## [Source document]
◆ ◆ ◆ ◆ ◆ ◆ ◆
Formichetti said he wanted Rico to model clothes for the Mugler fashion house in Paris, where he serves as creative director. The problem was Rico had no passport, and faces several unpaid municipal infractions. Formichetti wanted him so badly that he flew to Montreal, hired an immigration lawyer and paid his bills.
Rico has since stalked the runway alongside Lady Gaga and he appeared in her video Born This Way. In between, Rico has also partied with Gaga in New York, graced the pages of GQ and was photographed by famed shooter Steven Klein for the popular magazine Arena Hommes Plus. His fame continues to grow -- Zombie Boy had a brief cameo with Keanu Reeves in the movie 47 Ronin in Budapest and there are plans for a documentary project in Europe.
But despite his newfound fame, Rico says he still has his naysayers.
"People say my career is gonna be short because I don't have what it takes to be a model," said Rico, who admits to preferring the circus to the runway. "To set the record straight, it was never my intention to become a model."
For three years Rico performed in various freak shows. His talents include lying on a bed of nails, eating worms and fire and putting objects in his nose. The New York Times sent a photographer to a recent performance in Montreal, and Rico says he has no plans to leave his beloved hometown.
"I got my friends here and I can't imagine it being any different," he said. "I mean a job is a job, right?"
And how does his family feel about his lifestyle choice?
"We're on good terms, I'm sure they are following," he said, before adding: "from a good distance."
◆ ◆ ◆ ◆ ◆ ◆ ◆
## [Extracted entries]
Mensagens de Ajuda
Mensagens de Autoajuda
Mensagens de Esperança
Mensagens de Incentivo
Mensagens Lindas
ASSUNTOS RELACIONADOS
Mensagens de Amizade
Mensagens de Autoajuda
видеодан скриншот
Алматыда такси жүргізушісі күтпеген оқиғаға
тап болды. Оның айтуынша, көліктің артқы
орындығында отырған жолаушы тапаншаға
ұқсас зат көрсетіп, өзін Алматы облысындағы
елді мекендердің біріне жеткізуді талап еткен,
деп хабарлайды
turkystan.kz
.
◆ ◆ ◆ ◆ ◆ ◆ ◆
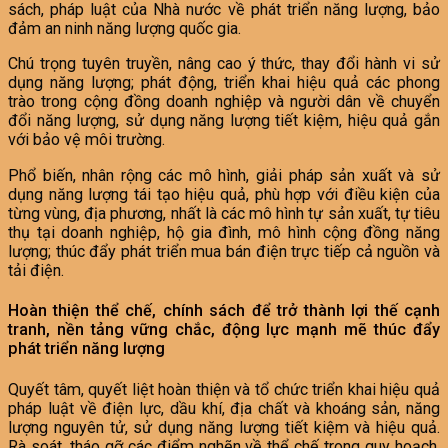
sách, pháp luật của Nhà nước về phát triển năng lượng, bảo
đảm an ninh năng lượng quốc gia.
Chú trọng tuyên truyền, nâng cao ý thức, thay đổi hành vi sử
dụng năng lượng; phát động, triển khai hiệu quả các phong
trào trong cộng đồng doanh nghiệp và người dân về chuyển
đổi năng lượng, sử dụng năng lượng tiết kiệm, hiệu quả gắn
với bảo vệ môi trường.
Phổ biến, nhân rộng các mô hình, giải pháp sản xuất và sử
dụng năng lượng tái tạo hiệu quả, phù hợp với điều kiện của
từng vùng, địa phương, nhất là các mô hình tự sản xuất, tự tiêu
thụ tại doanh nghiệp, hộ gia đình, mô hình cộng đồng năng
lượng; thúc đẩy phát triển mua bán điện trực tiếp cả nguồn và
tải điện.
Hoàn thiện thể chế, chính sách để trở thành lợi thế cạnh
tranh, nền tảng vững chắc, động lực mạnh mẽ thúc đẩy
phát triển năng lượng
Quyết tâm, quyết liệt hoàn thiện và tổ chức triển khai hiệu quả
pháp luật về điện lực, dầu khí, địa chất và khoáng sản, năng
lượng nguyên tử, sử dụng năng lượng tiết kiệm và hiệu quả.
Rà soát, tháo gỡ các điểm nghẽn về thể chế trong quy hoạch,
◆ ◆ ◆ ◆ ◆ ◆ ◆
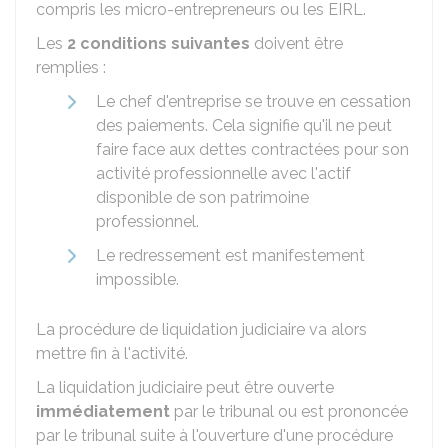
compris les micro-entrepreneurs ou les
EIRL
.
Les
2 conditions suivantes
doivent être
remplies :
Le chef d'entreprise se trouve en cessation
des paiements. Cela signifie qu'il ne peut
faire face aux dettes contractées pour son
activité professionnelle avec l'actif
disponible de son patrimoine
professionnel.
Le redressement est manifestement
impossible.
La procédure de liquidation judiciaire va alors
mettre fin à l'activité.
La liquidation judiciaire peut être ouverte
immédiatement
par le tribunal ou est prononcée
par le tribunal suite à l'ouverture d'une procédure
◆ ◆ ◆ ◆ ◆ ◆ ◆
## [Work instructions]
1 – Name every city mentioned in the article about Rico, the Zombie Boy.
2 – Return the part of the Zombie Boy article from "But despite his" to "his lifestyle choice?", copied word for word.

## [Expected outputs]
1 – Paris, Montreal, New York, Budapest

2 –
But despite his newfound fame, Rico says he still has his naysayers.
"People say my career is gonna be short because I don't have what it takes to be a model," said Rico, who admits to preferring the circus to the runway. "To set the record straight, it was never my intention to become a model."
For three years Rico performed in various freak shows. His talents include lying on a bed of nails, eating worms and fire and putting objects in his nose. The New York Times sent a photographer to a recent performance in Montreal, and Rico says he has no plans to leave his beloved hometown.
"I got my friends here and I can't imagine it being any different," he said. "I mean a job is a job, right?"
And how does his family feel about his lifestyle choice?